If you guessed the business will lose roughly 50% of its customers you got it right. And replacing that sign with another one saying "going out of business" is only a matter of time.
Well, this simple concept of not discriminating against certain categories of customers seems to be too complicated to comprehend to the enlightened, open-minded liberals who run the mainstream media. To them, being Democrat ideologues and lapdogs for Obama trumps over their duty to be impartial observers and reporters of the news.
The result? The liberals in the media don't serve all their customers anymore, they only serve the 50% that agrees with them politically. The other 50% who they refuse to serve (or even badmouths) stops buying their product and refuse to put money in their pockets. Simple economics the mind of a liberal would never understand.
Here is another real life example of how this failure of the media management to serve all readers not only the liberal ones is claiming another victim: The Boston Globe.
Details of threat to close Globe emerge
Storm over Morrissey Boulevard
There’s a mutinous mood on Morrissey Boulevard, as Boston Globe staffers lash out over a stunning ultimatum from parent company The New York Times [NYT] Co.
“They’re nickel-and-diming people,” said a Globe union official who spoke on condition of anonymity, adding that top executives at The New York Times Co., which owns the Globe, “have ruined” the sagging broadsheet.
On Thursday, Times executives told representatives from the Boston paper’s 13 unions that they must trim $20 million from their budgets by May 1 or the Times would shut the paper down.

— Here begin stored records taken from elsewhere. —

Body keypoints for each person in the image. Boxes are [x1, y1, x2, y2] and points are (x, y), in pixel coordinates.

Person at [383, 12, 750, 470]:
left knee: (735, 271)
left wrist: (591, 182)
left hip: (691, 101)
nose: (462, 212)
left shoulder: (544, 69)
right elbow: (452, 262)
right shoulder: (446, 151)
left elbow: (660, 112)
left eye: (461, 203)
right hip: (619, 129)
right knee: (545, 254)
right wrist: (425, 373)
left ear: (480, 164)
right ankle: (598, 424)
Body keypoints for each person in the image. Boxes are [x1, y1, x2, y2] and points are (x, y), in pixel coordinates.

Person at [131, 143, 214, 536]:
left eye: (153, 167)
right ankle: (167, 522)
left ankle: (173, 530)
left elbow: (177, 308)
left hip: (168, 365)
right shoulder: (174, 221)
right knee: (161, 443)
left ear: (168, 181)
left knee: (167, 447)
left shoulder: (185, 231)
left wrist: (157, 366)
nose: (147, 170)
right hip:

The move came days after the Globe reduced its newsroom work force by about 70 employees, full and part time, through a mix of voluntary buyouts and layoffs.
“We’re going to go through the same thing three months later,” said a frustrated union boss.
Other outraged Globe staffers and area union leaders yesterday accused the Times of bullying tactics designed to make the money losing Morrissey Boulevard paper more attractive to a potential buyer, or just strongarm long-sought concessions from unions.
“They are trying to strip it down to the bare bones, and then they are either going to sell it or go all digital,” said a Globe union official.
“If you are a business owner, and you are looking to squeeze costs, this is the perfect time,” said another local union honcho.
Other Globe staffers grieved and worried for their paper. They spoke on condition of anonymity, citing the climate at the newspaper.
“A lot of people are really sad,” said one Globe reporter.
Times management declined to comment again yesterday.
Sources yesterday described an heated and acrimonious mood in the meeting between representatives of 13 Globe unions and Times and Globe executives who presented the deadline threat. They spoke on condition of anonymity, citing the climate at the newspaper.
“They were crying poormouth,” a union member said, “saying there’s no advertising revenues. Of course there’s no revenue. They just fired about 50 advertising solicitors three months ago.”
One union official pointed out to the Globe brass that company managers received bonuses earlier this year. “That set them back,” a union source said.
Boston Newspaper Guild President Daniel Totten, who represents the paper’s largest union, issued a memo Friday to members saying the unions have already given up more than their fair share in recent years.
But newspaper analysts say the guild is likely to give in to management demands, which include proposals for pay cuts, the end of pension contributions and the elimination of lifetime job guarantees for longtime staffers.
“They will give in, right away,” said Douglas McIntyre, editor of 24/7 Wall Street, a New York financial media company. “A 20 percent cut is better than a 100 percent job loss.”
The Globe — which was bought in 1993 in a $1.1 billion New England media package — reportedly is on track to lose $85 million this year without the concessions. The Times Company lost almost $58 million last year.
Those losses come amid an unforgiving climate for print media: In the past month, the revenue-losing Rocky Mountain News closed, the Chicago Sun-Times declared bankruptcy, and the Seattle Post- Intelligencer laid off almost its entire staff and went online.
“The New York Times Company can’t afford to keep the Boston Globe open,” McIntyre said. “The Globe lost $50 million last year, and that could keep going up.”
I have a suggestion for an emergency plan that may help cut costs and keep them afloat for a while: lay off all the reporters, you don't need them. Their news come from one source: the Democrat National Committee.